A data catalog worth its salt not only gives you an overview of your data, but also tells you where the data originated. In Purview, automatic lineage detection of data sets is supported for Copy, Data Flow, and Execute SSIS activities in Azure Data Factory (or Synapse Analytics) pipelines.
The service connection between Data Factory and Purview needs to be set up manually and is not stored in the Resource Manager templates created by Data Factory (see docs on how to setup the connection).
The data_factory
folder contains the Azure Resource Manager (ARM) templates of the Data Factory datasets of the example pipeline of the previous section. It also contains an ARM template of a Data Factory pipeline that converts the parquet file in the master
directory of the datalake to a csv file. The Data Factory defined in the Terraform code automatically applies these ARM templates upon creation. After setting up the connection between Data Factory and Purview, and triggering the pipeline in Data Factory, the lineage of this pipeline will be discoverable in your Purview account.
There exists a custom Atlas connector for lineage of Spark jobs, developed by Hortonworks, but it seems that the project is no longer actively maintained.

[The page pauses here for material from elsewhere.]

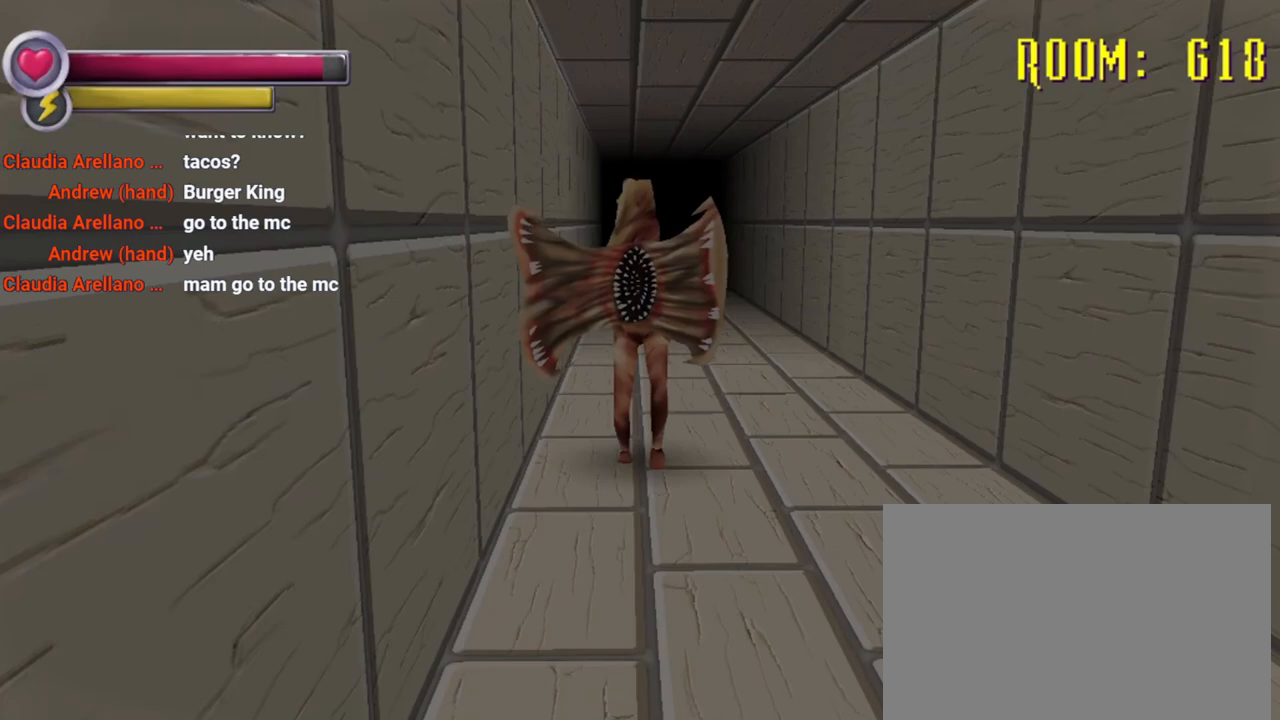
Gameplay with a controller (PlayStation layout); each line is a JSON object with the inputs held at the frame after it. "events" lists button and stick changes between this image and that frame as [ms after this image, input, new state], when the widget could be followed in between. Not read: DPAD_DOWN L3 R3.
{"buttons": [], "left_stick": "center", "right_stick": "center", "events": [[33, "left_stick", "center"], [167, "left_stick", "down"], [500, "left_stick", "center"]]}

There is still a tutorial on how to configure this connector in the Purview docs, but the last supported Spark version is 2.4. To document lineage for other data sources, the only option is to create custom entities via the Atlas API.
To add data sources which are not (yet) supported natively by Azure Purview, you can directly access the Atlas API.
During Microsoft Ignite 2021, a new feature for Purview to provision data access policies for Azure Storage was announced. With this new feature, you can limit access to resources in your Storage Accounts at the folder or file level.
A screenshot in the documentation seems to suggest that you can use the classification attribute of a data resource to specify whether to apply a policy or not, but this feature is not showcased in the corresponding demo video.
The Purview documentation on this new access policy feature also hints at a new feature to manage fine-grained access control on your data assets in Azure Storage: tag-based RBAC roles. While still in preview, this could provide a powerful and more easily manageable alternative to ACLs.
The cost of a Purview account is $0.4/h for infrastructure per 2GB of metadata storage. You pay extra for scanning data sources, wich uses 32 vCores at $0.6 per vCore per hour. If you have partitioned datasets, you can enable the Resoure sets
feature which optimizes storage and search of these partitions at an additional cost.
So on a yearly basis, there is a $3.5k per 2GB of metadata fixed cost plus variable scanning costs. Based on a conservative guess of 1-2h scanning time per day for a moderately sized data lake, the variable costs would add another $7-15k rendering a $10-20k total yearly cost.
Some unstructured thoughts after trying out Purview:
- Data source scans do not produce (column-level) statistics of the discovered datasets, which would be useful to detect data quality issues. You can of course add this metadata by calculating the statistics yourself and add it as an attribute when creating a custom entity, but it would be nice if this was included out of the box with (at least some of) the supported data sources (cfr. LinkedIn's DataHub).
- It is not very practical to write your own data source connector (again, cfr. DataHub). It appears that there is not really a community for custom connectors.
- Signing up to the private preview of the Purview data access policy feature takes a long time to approve (over two weeks, no reply yet).
- Automatic lineage support is quite rudimentary. I would still like to try out the Airflow lineage integration with Apache Atlas.
- You can do a lot of custom things with PyApacheAtlas and the Purview scan REST API, but having a unified Purview SDK would be useful.